Tuesday, September 13, 2022

WYG Countdown Prompt Take 2

 I am writing about this prompt again because it was asked in the Getting Started file to explore this prompt a few times before the course actually starts. I am currently trying to finish reading It's Ok That You're Not Ok before the 13th and I have been thinking about a few things.

Like how I am not going to write about things past a certain depth. Like, yes, I listed that my father is a point of grief for me, and I realized that while reading Chapter 8 on the portion on the difference between not wanting to be alive and the desire to commit suicide not being the same thing--and it brought me back to my father, and how after his brother, Bill, died, he began drinking even more and he ended up drinking himself to death basically. There was a moment where he was in the hospital with a heart attack for maybe the third time, which was the last time before he died, and I think it was after he had go into rehab and scrubbed out, I recall thinking to my maybe 9 year old self that I wasn't sure why I wasn't enough for him to stick around. It was a deep profoundly sad thing for anyone, let alone a 9 year old, to be thinking (and my kids are just a year younger than that, which is also something to consider), and I hadn't thought of this moment in a long long time. 

When he did die almost two years later, I got to talk to him on the phone the night before he died. We were supposed to go see him in the hospital, which was bending the rules for me to be let in because those children under 12 were not normally allowed in, but for some reason, we didn't go. So instead we talked on the phone.

*Supplied data*.

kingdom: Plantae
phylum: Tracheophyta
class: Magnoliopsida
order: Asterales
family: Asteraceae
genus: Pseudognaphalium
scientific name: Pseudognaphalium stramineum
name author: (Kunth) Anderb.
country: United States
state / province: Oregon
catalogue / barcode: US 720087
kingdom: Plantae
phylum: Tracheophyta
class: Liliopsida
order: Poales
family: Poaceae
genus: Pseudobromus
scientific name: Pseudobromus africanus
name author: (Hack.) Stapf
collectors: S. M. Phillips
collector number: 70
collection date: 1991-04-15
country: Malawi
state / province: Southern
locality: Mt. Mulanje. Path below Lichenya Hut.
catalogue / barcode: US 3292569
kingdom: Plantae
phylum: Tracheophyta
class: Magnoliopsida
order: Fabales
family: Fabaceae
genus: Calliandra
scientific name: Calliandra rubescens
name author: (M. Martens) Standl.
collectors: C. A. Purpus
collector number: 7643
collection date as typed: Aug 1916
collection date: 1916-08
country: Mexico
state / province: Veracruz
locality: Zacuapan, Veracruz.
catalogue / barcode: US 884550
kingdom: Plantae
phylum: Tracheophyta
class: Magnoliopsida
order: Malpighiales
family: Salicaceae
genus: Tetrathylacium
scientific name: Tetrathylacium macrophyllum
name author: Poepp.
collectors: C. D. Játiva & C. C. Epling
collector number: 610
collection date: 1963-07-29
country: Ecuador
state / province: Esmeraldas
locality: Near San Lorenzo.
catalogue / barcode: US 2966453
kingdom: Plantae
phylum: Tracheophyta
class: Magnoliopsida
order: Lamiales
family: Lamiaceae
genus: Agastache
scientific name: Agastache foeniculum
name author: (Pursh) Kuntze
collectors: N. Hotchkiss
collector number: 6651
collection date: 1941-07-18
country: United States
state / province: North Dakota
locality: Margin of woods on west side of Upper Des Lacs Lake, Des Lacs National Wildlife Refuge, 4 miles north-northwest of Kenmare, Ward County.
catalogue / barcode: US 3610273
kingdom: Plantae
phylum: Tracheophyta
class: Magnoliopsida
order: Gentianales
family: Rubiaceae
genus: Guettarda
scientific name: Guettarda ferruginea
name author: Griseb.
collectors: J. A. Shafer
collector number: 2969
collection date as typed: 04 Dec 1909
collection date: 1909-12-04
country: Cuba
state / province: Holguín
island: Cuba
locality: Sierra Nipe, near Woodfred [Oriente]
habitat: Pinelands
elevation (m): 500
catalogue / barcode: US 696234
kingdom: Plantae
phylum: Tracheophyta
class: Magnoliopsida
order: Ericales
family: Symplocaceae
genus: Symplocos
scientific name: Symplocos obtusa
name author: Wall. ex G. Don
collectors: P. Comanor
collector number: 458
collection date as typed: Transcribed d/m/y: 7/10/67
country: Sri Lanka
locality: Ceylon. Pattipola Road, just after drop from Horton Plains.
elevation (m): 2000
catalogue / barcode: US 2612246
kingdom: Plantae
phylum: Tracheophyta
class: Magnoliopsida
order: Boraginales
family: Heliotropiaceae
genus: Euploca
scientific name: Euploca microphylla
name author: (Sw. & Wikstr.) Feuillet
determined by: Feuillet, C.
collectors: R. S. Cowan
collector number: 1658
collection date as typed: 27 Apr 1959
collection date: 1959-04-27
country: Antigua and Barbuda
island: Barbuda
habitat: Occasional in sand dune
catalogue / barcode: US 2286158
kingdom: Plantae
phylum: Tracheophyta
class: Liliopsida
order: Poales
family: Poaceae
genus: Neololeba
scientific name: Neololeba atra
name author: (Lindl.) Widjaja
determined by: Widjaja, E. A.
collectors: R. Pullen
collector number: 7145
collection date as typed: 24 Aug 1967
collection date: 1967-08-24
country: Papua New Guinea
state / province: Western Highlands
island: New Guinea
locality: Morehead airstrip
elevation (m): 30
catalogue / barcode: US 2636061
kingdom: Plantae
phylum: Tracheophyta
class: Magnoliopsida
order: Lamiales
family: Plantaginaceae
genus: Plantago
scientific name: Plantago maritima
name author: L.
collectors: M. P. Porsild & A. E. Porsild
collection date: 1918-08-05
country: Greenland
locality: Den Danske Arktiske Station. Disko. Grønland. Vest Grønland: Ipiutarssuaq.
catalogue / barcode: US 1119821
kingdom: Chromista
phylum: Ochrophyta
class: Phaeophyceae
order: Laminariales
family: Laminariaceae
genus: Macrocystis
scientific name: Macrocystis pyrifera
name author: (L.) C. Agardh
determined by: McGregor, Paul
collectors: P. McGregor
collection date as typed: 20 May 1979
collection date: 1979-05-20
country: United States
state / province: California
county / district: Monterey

*Exercises*.
[1] Rewrite the paragraph beginning "I am writing about this prompt again" from the blog post about the countdown prompt in two shorter sentences, keeping its main facts.
[2] Resume the blog post about the countdown prompt, continuing the writing after its final sentence.

*Written answers*.
[1] I am returning to this prompt because the Getting Started file asked that it be explored a few times before the course starts. While trying to finish It's Ok That You're Not Ok before the 13th, I have been thinking about a few things.

[2]
My father was always my writing and reading cheerleader. He took me to the library every Saturday. We would spend hours there. He would go over to the adult side and I would go over to the children's side. I would enjoy story time, and spend hours browsing books and playing with the speak n spell and the other 1980s math technology they had there. He would often sneak in alcohol and drink while he was on the adult side; occasionally I would find him snoozing in the sun, sitting in a nubby orange chair in the sunlight let in by one of the bubble windows in the library.

He encouraged me to write, and I would perform my writing for him and read him my stories. And he always encouraged me to write more and be more creative.

I read him a story on the phone like I would have in person, and we chatted about who recalls what, but then it was time for me to go to bed, and Mom wanted to talk to Dad. He said that he loved me and I said that I loved him too and called down the stairs for Mom to pick up the phone to talk to him.

Sometime that night, he slipped into a coma and he died the next day.

I got to tell him I loved him before he died. I realized how special that was later on in life, because so many people didn't get to do that.

Even later on in life, I realized that he had a problem. He was an alcoholic when he was alive, and now I have come to realize that his grief for his brother's death consumed him. He went beyond not caring if he lived or died. He just did what he had to do to die.

But I don't feel like I want to go into this pain, or deeply into other pain. It's going to hurt and i worry about staring into the abyss and what will be staring back.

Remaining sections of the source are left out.